Your answer must be an exact copy of the listing that follows, with all pictures omitted.

*** Task material ***

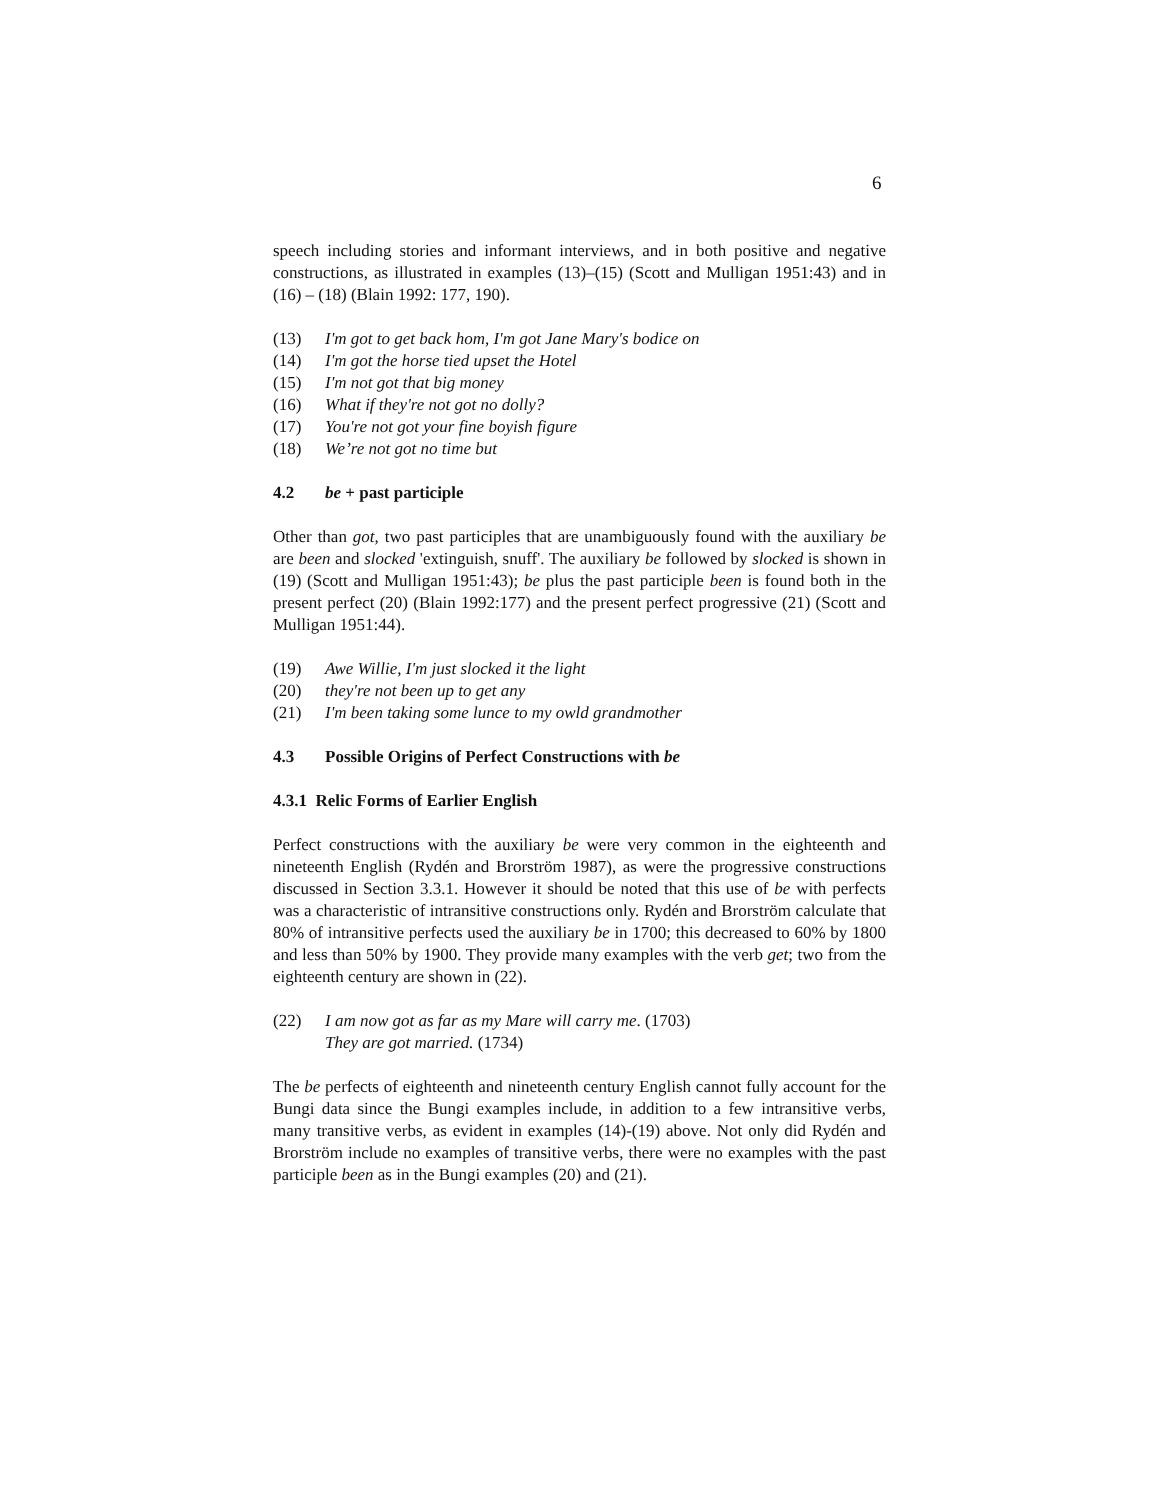6
speech including stories and informant interviews, and in both positive and negative constructions, as illustrated in examples (13)–(15) (Scott and Mulligan 1951:43) and in (16) – (18) (Blain 1992: 177, 190).
(13) I'm got to get back hom, I'm got Jane Mary's bodice on
(14) I'm got the horse tied upset the Hotel
(15) I'm not got that big money
(16) What if they're not got no dolly?
(17) You're not got your fine boyish figure
(18) We’re not got no time but
4.2 be + past participle
Other than got, two past participles that are unambiguously found with the auxiliary be are been and slocked 'extinguish, snuff'. The auxiliary be followed by slocked is shown in (19) (Scott and Mulligan 1951:43); be plus the past participle been is found both in the present perfect (20) (Blain 1992:177) and the present perfect progressive (21) (Scott and Mulligan 1951:44).
(19) Awe Willie, I'm just slocked it the light
(20) they're not been up to get any
(21) I'm been taking some lunce to my owld grandmother
4.3 Possible Origins of Perfect Constructions with be
4.3.1 Relic Forms of Earlier English
Perfect constructions with the auxiliary be were very common in the eighteenth and nineteenth English (Rydén and Brorström 1987), as were the progressive constructions discussed in Section 3.3.1. However it should be noted that this use of be with perfects was a characteristic of intransitive constructions only. Rydén and Brorström calculate that 80% of intransitive perfects used the auxiliary be in 1700; this decreased to 60% by 1800 and less than 50% by 1900. They provide many examples with the verb get; two from the eighteenth century are shown in (22).
(22) I am now got as far as my Mare will carry me. (1703)
They are got married. (1734)
The be perfects of eighteenth and nineteenth century English cannot fully account for the Bungi data since the Bungi examples include, in addition to a few intransitive verbs, many transitive verbs, as evident in examples (14)-(19) above. Not only did Rydén and Brorström include no examples of transitive verbs, there were no examples with the past participle been as in the Bungi examples (20) and (21).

***

**Response for this exercise:**
6
speech including stories and informant interviews, and in both positive and negative constructions, as illustrated in examples (13)–(15) (Scott and Mulligan 1951:43) and in (16) – (18) (Blain 1992: 177, 190).
(13) I'm got to get back hom, I'm got Jane Mary's bodice on
(14) I'm got the horse tied upset the Hotel
(15) I'm not got that big money
(16) What if they're not got no dolly?
(17) You're not got your fine boyish figure
(18) We’re not got no time but
4.2 be + past participle
Other than got, two past participles that are unambiguously found with the auxiliary be are been and slocked 'extinguish, snuff'. The auxiliary be followed by slocked is shown in (19) (Scott and Mulligan 1951:43); be plus the past participle been is found both in the present perfect (20) (Blain 1992:177) and the present perfect progressive (21) (Scott and Mulligan 1951:44).
(19) Awe Willie, I'm just slocked it the light
(20) they're not been up to get any
(21) I'm been taking some lunce to my owld grandmother
4.3 Possible Origins of Perfect Constructions with be
4.3.1 Relic Forms of Earlier English
Perfect constructions with the auxiliary be were very common in the eighteenth and nineteenth English (Rydén and Brorström 1987), as were the progressive constructions discussed in Section 3.3.1. However it should be noted that this use of be with perfects was a characteristic of intransitive constructions only. Rydén and Brorström calculate that 80% of intransitive perfects used the auxiliary be in 1700; this decreased to 60% by 1800 and less than 50% by 1900. They provide many examples with the verb get; two from the eighteenth century are shown in (22).
(22) I am now got as far as my Mare will carry me. (1703)
They are got married. (1734)
The be perfects of eighteenth and nineteenth century English cannot fully account for the Bungi data since the Bungi examples include, in addition to a few intransitive verbs, many transitive verbs, as evident in examples (14)-(19) above. Not only did Rydén and Brorström include no examples of transitive verbs, there were no examples with the past participle been as in the Bungi examples (20) and (21).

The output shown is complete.